I know each of the four retired sociology and global studies professors whose statement on Israel/Palestine and campus protests recently appeared in this space. One is a close personal friend. The others are casual friends. All are men of high ideals who have made significant, in some instances landmark, contributions to the struggle to make the world a better place. But their statement, while well intentioned, misses the mark by lacking a sufficiently strong acknowledgement that there are clear anti-Semitic slogans in some protests, and failing to acknowledge reported cases of threats of violence. And its description of the Israel-Hamas War follows the Hamas narrative in misrepresenting Israel’s objectives in Gaza.

This item, while subtle, should be recognizable to anyone familiar with political advocacy. The statement devotes one brief sentence to Hamas’s October 7, 2023, terrorist attack on Israeli civilians, condemning it as an “unjustifiable atrocity.” This is an anodyne depiction intended to demonstrate the authors’ fair-mindedness. But a claim to fair-mindedness is undermined by the absence of detail of what happened on October 7: 1,200 innocents slaughtered in cold blood, 240 hostages taken, babies torn from their mother’s’ womb and decapitated, sexual violence against women, and a host of other acts of barbarism. In stark contradistinction, the statement pays far greater attention to the damage inflicted by Israel, ignoring the unassailable fact that most of the destruction resulted from Hamas violating international law by placing military installations in close proximity to homes, schools, hospitals, and other places where civilians likely would likely be in harm’s way.

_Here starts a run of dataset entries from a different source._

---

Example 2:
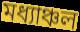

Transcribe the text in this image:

মধ্যাঞ্চল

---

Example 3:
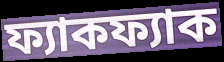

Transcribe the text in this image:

ফ্যাকফ্যাক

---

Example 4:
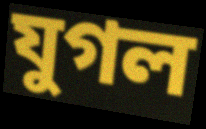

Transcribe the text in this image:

যুগল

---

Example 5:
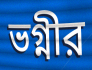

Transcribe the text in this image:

ভগ্নীর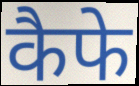
कैफे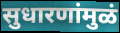
सुधारणांमुळं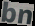
bn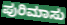
ಪುರಿಮಾಸು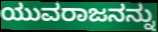
ಯುವರಾಜನನ್ನುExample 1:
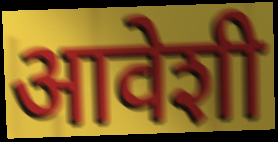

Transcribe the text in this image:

आवेशी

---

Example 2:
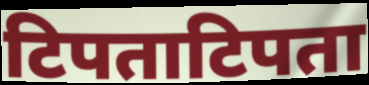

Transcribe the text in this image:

टिपताटिपता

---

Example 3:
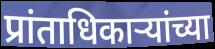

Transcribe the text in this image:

प्रांताधिकाऱ्यांच्या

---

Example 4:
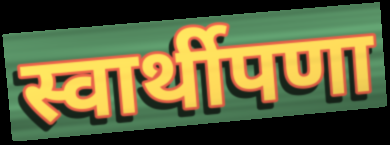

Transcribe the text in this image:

स्वार्थीपणा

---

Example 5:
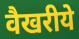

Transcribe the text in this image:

वैखरीये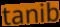
tanibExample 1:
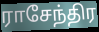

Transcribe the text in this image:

ராசேந்திர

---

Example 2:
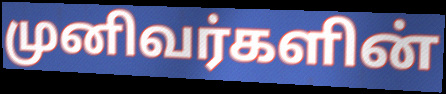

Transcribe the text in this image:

முனிவர்களின்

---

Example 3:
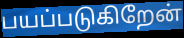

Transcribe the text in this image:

பயப்படுகிறேன்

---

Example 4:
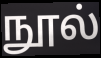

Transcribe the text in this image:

நூல்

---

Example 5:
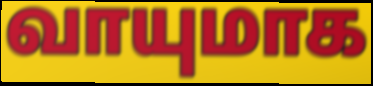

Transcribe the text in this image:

வாயுமாக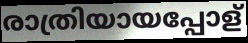
രാത്രിയായപ്പോള്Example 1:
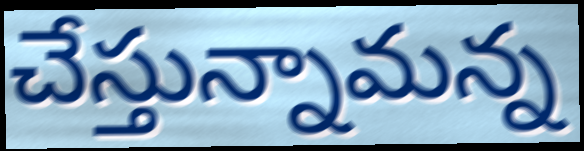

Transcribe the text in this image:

చేస్తున్నామన్న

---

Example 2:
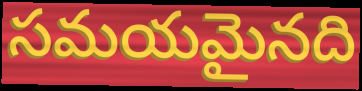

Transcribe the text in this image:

సమయమైనది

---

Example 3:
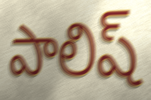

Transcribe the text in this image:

పాలిష్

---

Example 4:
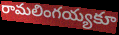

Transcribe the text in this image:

రామలింగయ్యకూ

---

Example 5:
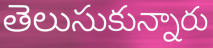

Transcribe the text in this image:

తెలుసుకున్నారు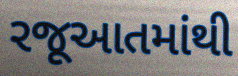
રજૂઆતમાંથી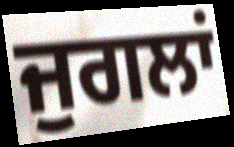
ਜੁਗਲਾਂ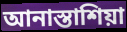
আনাস্তাশিয়া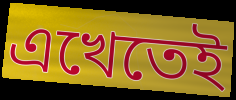
এখেতেই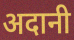
अदानी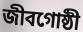
জীবগোষ্ঠী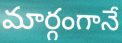
మార్గంగానేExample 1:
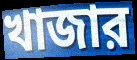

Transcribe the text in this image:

খাজার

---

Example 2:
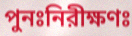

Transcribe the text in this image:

পুনঃনিরীক্ষণঃ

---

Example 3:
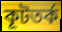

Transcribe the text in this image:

কূটতর্ক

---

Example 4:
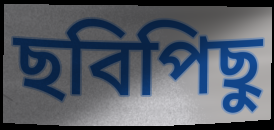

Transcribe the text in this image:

ছবিপিছু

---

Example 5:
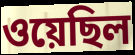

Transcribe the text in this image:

ওয়েছিল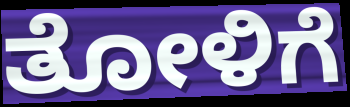
ತೋಳಿಗೆ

Moreover, the statement ignores the fact that Israel is driven not by a thirst for revenge or genocidal aspirations, although regrettably, both have been expressed by a small minority of Israeli extremists and their diaspora supporters. In Hamas, Israel faces an enemy that openly affirms that its primary objective — really its raison d’etre — is eradicating the Jewish state by any means necessary, including murdering Jews. These goals were articulated in Hamas’s Charter (1988) and reaffirmed in its 2017 revised version. It’s legitimate to question whether the price being paid by Gazan non-combatants is justified by Israel’s right to defend itself by degrading the potency of terrorists committed to its destruction. But nothing is gained by siding with protesters chanting “From the river to the sea/Palestine will be free” — which echoes Hamas’s genocidal ambitions.

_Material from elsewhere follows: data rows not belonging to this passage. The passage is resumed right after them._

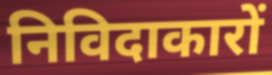
निविदाकारों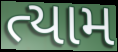
ત્યામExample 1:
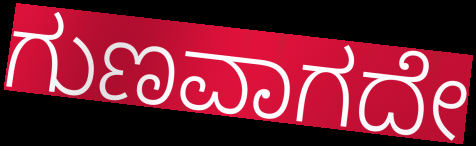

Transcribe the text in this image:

ಗುಣವಾಗದೇ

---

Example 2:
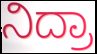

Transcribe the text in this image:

ನಿದ್ರಾ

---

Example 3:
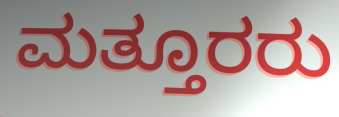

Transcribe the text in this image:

ಮತ್ತೂರರು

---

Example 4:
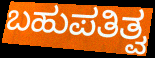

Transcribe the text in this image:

ಬಹುಪತಿತ್ವ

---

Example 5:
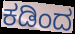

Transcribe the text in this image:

ಕಡಿಂದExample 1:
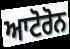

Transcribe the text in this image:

ਆਟੋਰੋਨ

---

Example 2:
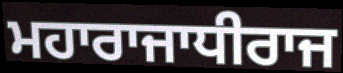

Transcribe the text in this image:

ਮਹਾਰਾਜਾਧੀਰਾਜ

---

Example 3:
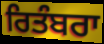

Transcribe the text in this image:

ਰਿਤੰਬਰਾ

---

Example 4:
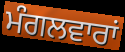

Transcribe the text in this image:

ਮੰਗਲਵਾਰਾਂ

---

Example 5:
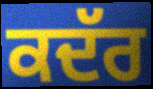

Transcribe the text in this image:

ਕਦੱਰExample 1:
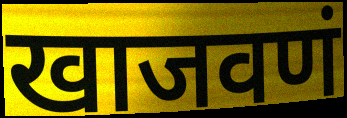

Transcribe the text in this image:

खाजवणं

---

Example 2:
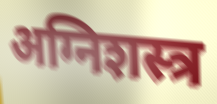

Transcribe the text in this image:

अग्निशस्त्र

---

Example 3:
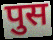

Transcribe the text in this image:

पुस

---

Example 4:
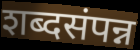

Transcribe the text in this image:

शब्दसंपन्न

Is there a more constructive role the four retired professors, and many others like them, can play in struggling to find a path to peace, justice, and equality for all humans in Israel/Palestine? I think there is. In a recent op-ed published in the Washington Post, Paul Berman — a Washington lawyer, scholar, and former activist in Students for a Democratic Society (SDS), which was founded by one of the signatories — recalls the 1968 uprising at Columbia University, where he was a student:

“I raced around the quads helping to foment our mighty student strike. And, as I did so, one professor after another accosted me on the brick walkways to harangue me with lectures about politics and the past. They wanted me to understand that Germany’s leftists in the 1930s had failed to understand Nazism’s danger. Foolish left-wing radicalism had helped undermine the German universities, which ought to have been a place of anti-Nazi resistance. They wanted me to understand, all in all, that what people think they are doing might not be what they are actually doing, and, in the name of high ideals, society might be weakened, and the worst of disasters might be brought about.”

There is a pathway toward resolving the Israeli-Palestinian conflict. It entails a mutual recognition of the other side’s legitimacy in claiming a place for itself in the historic Middle East, and a renunciation of absolutist demands, especially those that fuel violence. It’s dangerously naïve to suggest that forcing a unilateral cease-fire on Israel will lead to peace. Unless and until Hamas renounces its genocidal aspirations, a unilateral ceasefire does nothing more than give terrorists an opportunity to re-organize and re-arm for another episode in their unrelenting pursuit of Israel’s destruction. Students, in their zeal to be heard, may not understand this. But their professors should, as Paul Berman’s teachers at Columbia did more than a half century ago.

Students can be “social change trailblazers” as the statement asserts. But not if their teachers encourage a direction for that trail that exacerbates toxic polarization. Their slogan should be “From the river to the sea/Both Palestine and Israel should be free.”

Rabbi Youdovin is executive vice president emeritus of Chicago Board of Rabbis and founding executive director of ARZA, Association of Reform Zionists of America. He’s been living in Santa Barbara since 2006.